BEGIN DOCUMENT PASSAGE
I've been asking Founder and CEO Damian Kimmelman about the challenges involved in building Duedil, how the company will make money, and its future plans. 

In one sentence, what is Duedil?

Duedil is the world’s largest database of free company information

What problems does Duedil solve?

Traditionally, looking up information on companies has been expensive, time consuming & difficult to understand. Traditional Credit Reference Agencies serve about 20 percent of the available enterprise market.

We are looking to fulfill the needs of the long tail of that market.  

When and why did you launch it?

We launched at TechCrunch's GeeknRolla in April 2011 (which we won!). 

Much of the success of social media networks is based on social voyeurism; tagging people in pictures, writing on people's walls. This creates transparency and in turn, trust.

However, current business networks are largely based around jobseekers, whose intentions run counter to transparency.  Duedil (which is short for due diligence) is based around business voyeurism. 

Our goal is to create a compelling narrative on every company in the UK. When data is beautifully presented & digestible, it becomes intrinsically compelling.
END DOCUMENT PASSAGE
BEGIN DATASET ENTRIES
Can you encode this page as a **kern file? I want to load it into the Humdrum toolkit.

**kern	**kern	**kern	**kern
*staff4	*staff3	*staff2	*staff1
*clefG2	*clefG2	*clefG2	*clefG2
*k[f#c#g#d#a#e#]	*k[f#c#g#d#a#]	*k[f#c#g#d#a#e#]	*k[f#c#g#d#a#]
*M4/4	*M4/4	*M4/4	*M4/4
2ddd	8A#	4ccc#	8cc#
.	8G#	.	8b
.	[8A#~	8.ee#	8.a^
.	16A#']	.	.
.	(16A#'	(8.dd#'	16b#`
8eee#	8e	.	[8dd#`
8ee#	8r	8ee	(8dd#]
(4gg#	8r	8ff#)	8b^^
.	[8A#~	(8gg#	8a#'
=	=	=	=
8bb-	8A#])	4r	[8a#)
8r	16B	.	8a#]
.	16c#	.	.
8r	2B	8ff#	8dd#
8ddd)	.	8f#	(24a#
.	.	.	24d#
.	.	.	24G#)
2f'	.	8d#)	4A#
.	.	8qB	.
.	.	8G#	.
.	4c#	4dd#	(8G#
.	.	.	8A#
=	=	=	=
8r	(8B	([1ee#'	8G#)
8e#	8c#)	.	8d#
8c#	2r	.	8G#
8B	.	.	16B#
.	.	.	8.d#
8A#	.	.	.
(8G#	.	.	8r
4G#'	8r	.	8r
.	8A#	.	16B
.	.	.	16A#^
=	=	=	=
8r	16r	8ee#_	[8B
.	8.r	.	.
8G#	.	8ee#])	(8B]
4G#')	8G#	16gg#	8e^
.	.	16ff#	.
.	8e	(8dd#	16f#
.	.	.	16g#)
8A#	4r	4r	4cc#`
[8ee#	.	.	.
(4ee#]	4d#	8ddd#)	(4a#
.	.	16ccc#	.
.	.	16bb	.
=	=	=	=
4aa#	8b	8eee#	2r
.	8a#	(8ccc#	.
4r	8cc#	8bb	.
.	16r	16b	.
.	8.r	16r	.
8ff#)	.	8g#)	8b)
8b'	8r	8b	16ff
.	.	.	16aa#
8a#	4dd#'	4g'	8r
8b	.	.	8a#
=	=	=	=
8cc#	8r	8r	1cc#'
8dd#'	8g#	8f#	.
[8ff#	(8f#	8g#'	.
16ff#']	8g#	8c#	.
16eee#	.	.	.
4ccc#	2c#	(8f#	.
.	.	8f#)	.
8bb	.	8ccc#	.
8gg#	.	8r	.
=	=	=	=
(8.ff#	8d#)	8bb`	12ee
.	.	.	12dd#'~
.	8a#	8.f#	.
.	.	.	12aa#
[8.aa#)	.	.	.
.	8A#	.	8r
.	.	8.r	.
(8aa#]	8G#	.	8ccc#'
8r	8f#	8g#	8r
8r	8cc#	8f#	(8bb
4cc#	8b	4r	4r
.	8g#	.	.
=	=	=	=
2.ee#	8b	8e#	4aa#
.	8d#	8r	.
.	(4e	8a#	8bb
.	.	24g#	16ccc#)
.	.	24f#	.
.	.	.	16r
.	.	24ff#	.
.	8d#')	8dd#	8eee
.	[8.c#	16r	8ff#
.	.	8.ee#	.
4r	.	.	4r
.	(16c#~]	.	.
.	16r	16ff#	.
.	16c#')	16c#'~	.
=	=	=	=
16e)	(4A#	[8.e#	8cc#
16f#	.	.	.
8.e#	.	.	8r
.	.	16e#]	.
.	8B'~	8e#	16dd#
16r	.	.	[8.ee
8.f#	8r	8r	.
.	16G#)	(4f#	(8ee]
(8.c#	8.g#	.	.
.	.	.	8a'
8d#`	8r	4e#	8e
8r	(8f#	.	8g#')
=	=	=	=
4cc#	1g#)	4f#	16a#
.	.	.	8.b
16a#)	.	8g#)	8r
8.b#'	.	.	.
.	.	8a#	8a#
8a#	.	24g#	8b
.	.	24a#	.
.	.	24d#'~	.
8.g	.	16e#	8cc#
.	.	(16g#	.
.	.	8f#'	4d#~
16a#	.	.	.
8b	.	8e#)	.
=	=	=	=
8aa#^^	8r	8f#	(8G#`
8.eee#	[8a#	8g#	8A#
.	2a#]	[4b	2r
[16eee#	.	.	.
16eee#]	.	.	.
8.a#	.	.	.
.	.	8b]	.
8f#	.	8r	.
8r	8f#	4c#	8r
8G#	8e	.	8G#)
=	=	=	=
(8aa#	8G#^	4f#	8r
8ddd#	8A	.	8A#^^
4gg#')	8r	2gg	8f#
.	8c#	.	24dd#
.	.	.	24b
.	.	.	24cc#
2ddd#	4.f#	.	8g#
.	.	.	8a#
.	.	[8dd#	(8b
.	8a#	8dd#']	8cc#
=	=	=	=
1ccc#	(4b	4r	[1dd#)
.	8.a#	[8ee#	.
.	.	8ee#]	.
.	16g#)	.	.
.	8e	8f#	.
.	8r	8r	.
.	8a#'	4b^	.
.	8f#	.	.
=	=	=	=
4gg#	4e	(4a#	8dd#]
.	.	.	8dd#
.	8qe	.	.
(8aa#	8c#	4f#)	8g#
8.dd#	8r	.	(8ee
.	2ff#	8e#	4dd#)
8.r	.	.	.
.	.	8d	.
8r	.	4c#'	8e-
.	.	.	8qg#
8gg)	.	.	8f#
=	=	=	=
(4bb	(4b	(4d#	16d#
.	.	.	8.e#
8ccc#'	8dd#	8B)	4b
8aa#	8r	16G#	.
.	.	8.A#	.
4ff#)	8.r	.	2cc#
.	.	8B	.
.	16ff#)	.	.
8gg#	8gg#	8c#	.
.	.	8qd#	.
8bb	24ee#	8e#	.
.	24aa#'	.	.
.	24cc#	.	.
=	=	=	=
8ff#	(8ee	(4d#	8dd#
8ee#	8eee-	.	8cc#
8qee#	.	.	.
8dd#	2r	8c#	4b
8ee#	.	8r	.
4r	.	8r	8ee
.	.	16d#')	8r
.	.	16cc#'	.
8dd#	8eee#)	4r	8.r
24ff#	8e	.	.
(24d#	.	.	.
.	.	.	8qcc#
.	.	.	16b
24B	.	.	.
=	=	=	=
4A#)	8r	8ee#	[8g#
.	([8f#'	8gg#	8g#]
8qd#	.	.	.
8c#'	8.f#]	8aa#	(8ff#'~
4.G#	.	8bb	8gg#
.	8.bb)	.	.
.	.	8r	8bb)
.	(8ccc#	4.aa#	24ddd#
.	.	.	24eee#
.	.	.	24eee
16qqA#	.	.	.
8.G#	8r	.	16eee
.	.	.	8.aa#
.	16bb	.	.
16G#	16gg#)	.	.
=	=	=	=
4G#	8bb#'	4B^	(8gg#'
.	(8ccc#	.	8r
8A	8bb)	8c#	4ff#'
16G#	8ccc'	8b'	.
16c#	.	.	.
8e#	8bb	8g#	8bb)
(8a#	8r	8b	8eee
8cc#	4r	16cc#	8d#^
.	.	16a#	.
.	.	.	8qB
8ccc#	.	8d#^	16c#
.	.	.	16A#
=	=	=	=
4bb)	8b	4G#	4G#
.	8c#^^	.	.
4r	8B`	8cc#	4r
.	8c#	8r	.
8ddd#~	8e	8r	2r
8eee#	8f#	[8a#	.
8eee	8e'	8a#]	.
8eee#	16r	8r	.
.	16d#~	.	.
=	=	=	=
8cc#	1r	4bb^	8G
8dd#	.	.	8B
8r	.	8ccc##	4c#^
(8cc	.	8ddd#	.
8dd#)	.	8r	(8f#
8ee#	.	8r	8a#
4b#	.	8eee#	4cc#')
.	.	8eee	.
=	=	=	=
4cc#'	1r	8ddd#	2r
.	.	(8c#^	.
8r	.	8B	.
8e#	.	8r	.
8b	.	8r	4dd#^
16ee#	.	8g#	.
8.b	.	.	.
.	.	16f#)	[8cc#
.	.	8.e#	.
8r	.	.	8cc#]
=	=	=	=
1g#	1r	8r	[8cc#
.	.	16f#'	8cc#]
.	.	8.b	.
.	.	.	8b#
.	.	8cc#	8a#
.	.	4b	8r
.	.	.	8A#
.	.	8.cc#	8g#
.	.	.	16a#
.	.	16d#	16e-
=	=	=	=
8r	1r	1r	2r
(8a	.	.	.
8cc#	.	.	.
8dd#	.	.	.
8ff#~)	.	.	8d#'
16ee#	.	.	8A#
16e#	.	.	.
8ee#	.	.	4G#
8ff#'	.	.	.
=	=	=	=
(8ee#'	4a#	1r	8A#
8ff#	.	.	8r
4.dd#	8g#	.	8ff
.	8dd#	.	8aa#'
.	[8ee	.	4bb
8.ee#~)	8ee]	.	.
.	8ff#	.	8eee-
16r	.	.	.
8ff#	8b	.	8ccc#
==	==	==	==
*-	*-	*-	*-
END DATASET ENTRIES
▶ [EXERCISE DETAILS]:
Rewrite the Duedil interview, starting at "Duedil is the" and ending at "of that market.", with "costly" in place of "expensive".

▶ [RESULT OF THE EXERCISE]:
Duedil is the world’s largest database of free company information

What problems does Duedil solve?

Traditionally, looking up information on companies has been costly, time consuming & difficult to understand. Traditional Credit Reference Agencies serve about 20 percent of the available enterprise market.

We are looking to fulfill the needs of the long tail of that market.